Thought provoking post, an interesting topic. I understand what you're getting at....I'm hard enough on myself as it is, so to say that I'm "lacking" something, you're thinking it puts more pressure on that. However for me, my lack of confidence is not a symptom of my anxiety, it IS most definitely one of the multiple factors that led to an anxiety disorder developing. My lack of confidence has been present in greater or lesser degrees for years. Years. Finally when increased work stress, family issues, and hormones reached a boiling point, the confidence issue certainly played a role in finally tipping things over into a full fledged anxiety disorder. And because I can only work to manage these stressors....I cannot remedy ongoing issues with extended family, I cannot resolve all the work stuff, I must find a different part of the equation to work on to improve my anxiety levels. One of these is working on the hormone issue with my primary care doctor. Lexapro played a role in alleviating the anxiety induced depression. But to really get a handle on the chronic anxiety, then yes, I PERSONALLY (I won't speak for anyone else) Do need to work on my confidence, on my self-esteem.
A couple of other interesting points to ponder though:
1) Studies suggest that higher self-esteem doesn't actually decrease rates of depression (not sure about anxiety, haven't read any data) Sometimes in fact more depression can be found.

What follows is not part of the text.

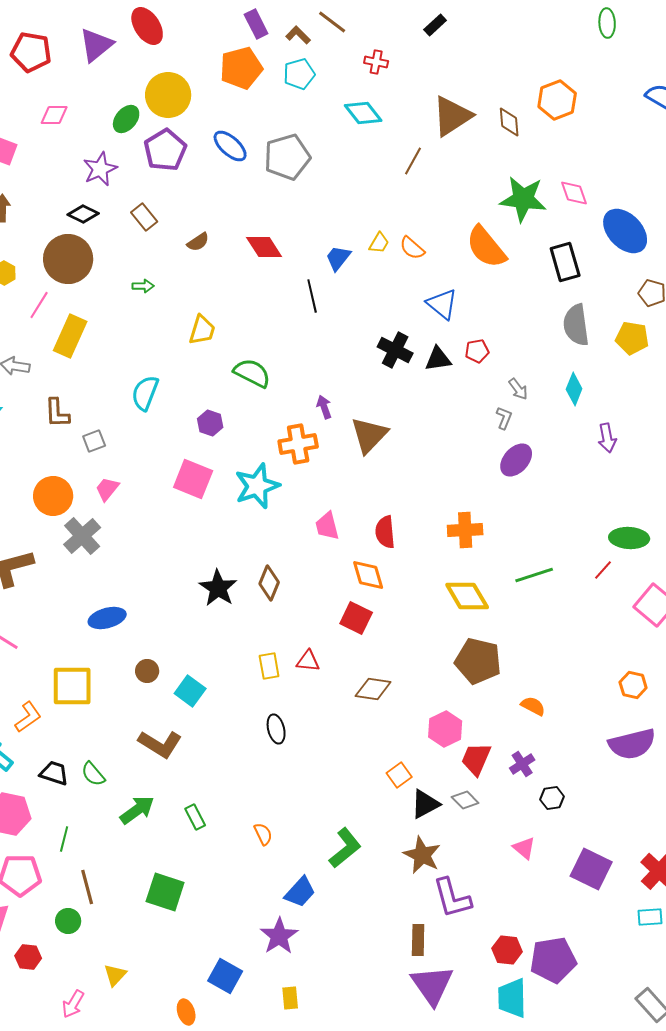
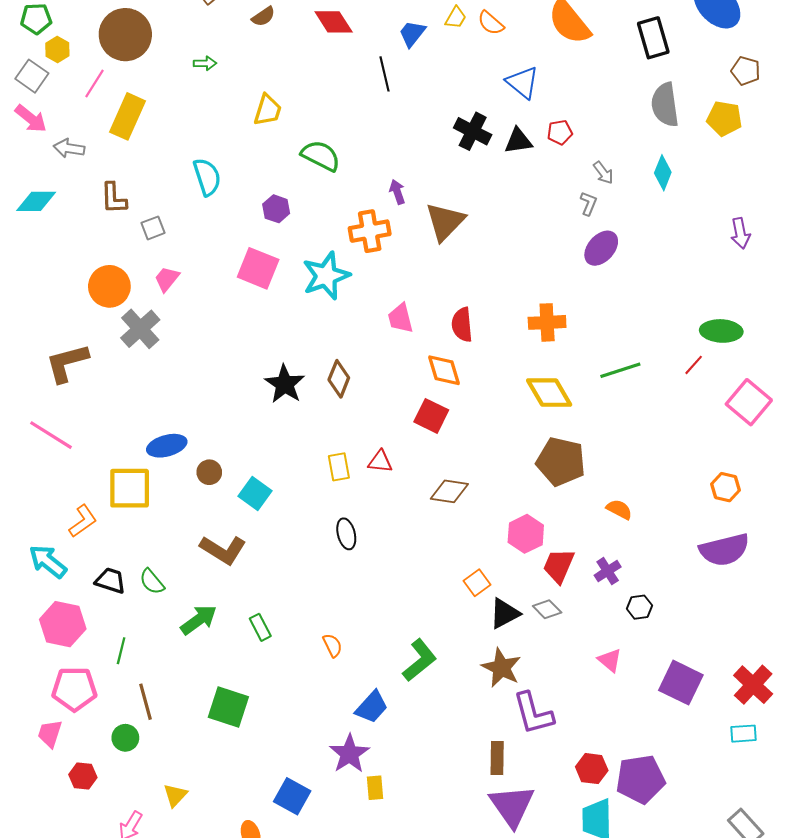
cyan semicircle: (145, 393) -> (207, 177), turned 141
purple arrow: (607, 438) -> (740, 233), moved
blue ellipse: (107, 618) -> (167, 446), moved
yellow rectangle: (290, 998) -> (375, 788), moved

Because higher self esteem may lead to certain expectations out of life that people expect and may not neccessarily get, which can lead to dissatisfaction. That there has been such a high premium placed on self esteem in raising kids that it leads to a sense of entitlement. So more of it isn't always better. This may sound contradictory....but what I'm saying is that for some people low self esteem IS a cause and not a symptom, and for other people it may not play a role at all.
2) It's important to realize that we're not perfect. nobody is. We DO need to think about personality traits and thought processes that exacerbate our anxiety and actively work to improve them. We're not always successful. We don't achieve these goals in a day or week, sometimes not a month or more. And that's ok. but it's part of the process. The same goes for people with physical health ailments. It's not someone's FAULT they have asthma, But they need to acknowledge that there are ways of limiting exacerbations. It's not about faults or deficiencies. It's about the fact that we humans are a work in progress, and sometimes we can work to find ways of alleviating our anxiety which is to our own benefit. And if we can't do so ourselves, this is where a qualified therapist comes in. Medications can be very important but they are only one part of the equation.....that's true of mental and physical health disorders.